Rewrite the rows from the start through the line containing "Ахматова залишається самотньою недовго.", substituting "відома" for "поширена" and changing nothing else. Leave out the pictures.
━━━━━━━━━━━━━━━━
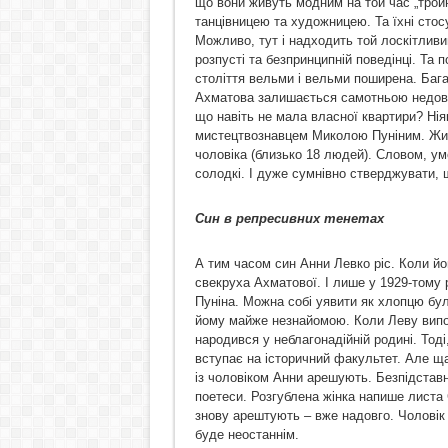
що вони живуть модним на той час „тро
танцівницею та художницею. Та їхні стосу
Можливо, тут і надходить той лоскітлив
розпусті та безпринципній поведінці. Та 
століття вельми і вельми поширена. Баг
Ахматова залишається самотньою недовго.
що навіть не мала власної квартири? Нія
мистецтвознавцем Миколою Пуніним. Жив
чоловіка (близько 18 людей). Словом, ум
солодкі. І дуже сумнівно стверджувати,
Син в репресивних тенетах
А тим часом син Анни Левко ріс. Коли йо
свекруха Ахматової. І лише у 1929-тому 
Пуніна. Можна собі уявити як хлопцю бу
йому майже незнайомою. Коли Леву випов
народився у неблагонадійній родині. Тоді
вступає на історичний факультет. Але щ
із чоловіком Анни арешують. Безпідстав
поетеси. Розгублена жінка напише листа 
знову арештують – вже надовго. Чоловік 
буде неостаннім.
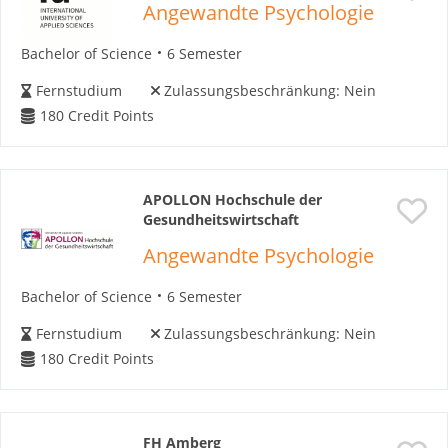
Angewandte Psychologie
Bachelor of Science
6 Semester
Fernstudium
Zulassungsbeschränkung:
Nein
180
Credit Points
APOLLON Hochschule der
Gesundheitswirtschaft
Angewandte Psychologie
Bachelor of Science
6 Semester
Fernstudium
Zulassungsbeschränkung:
Nein
180
Credit Points
FH Amberg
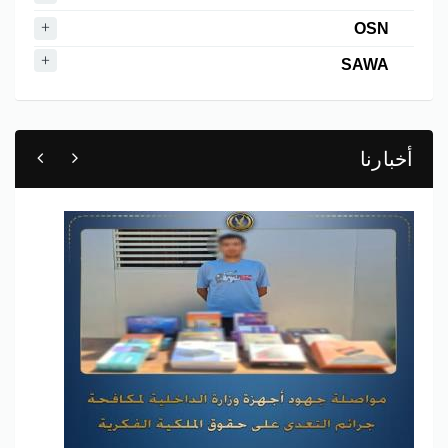
OSN
SAWA
أخبارنا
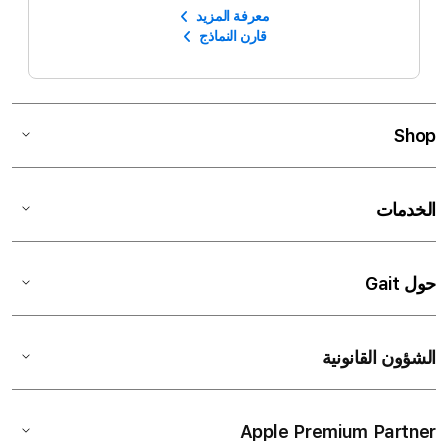
معرفة المزيد
قارن النماذج
Shop
الخدمات
حول Gait
الشؤون القانونية
Apple Premium Partner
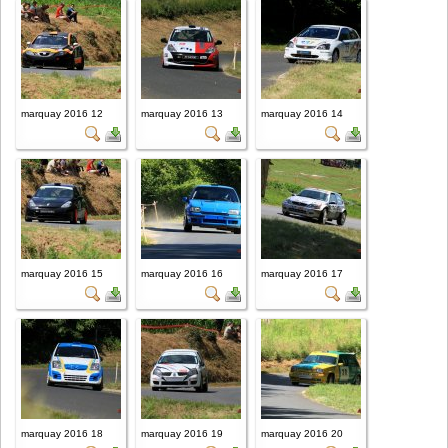
marquay 2016 12
marquay 2016 13
marquay 2016 14
marquay 2016 15
marquay 2016 16
marquay 2016 17
marquay 2016 18
marquay 2016 19
marquay 2016 20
━━━━━━━━━━━━━━━━
▶ _Answer for this exercise_:
що вони живуть модним на той час „тро
танцівницею та художницею. Та їхні стосу
Можливо, тут і надходить той лоскітлив
розпусті та безпринципній поведінці. Та 
століття вельми і вельми відома. Баг
Ахматова залишається самотньою недовго.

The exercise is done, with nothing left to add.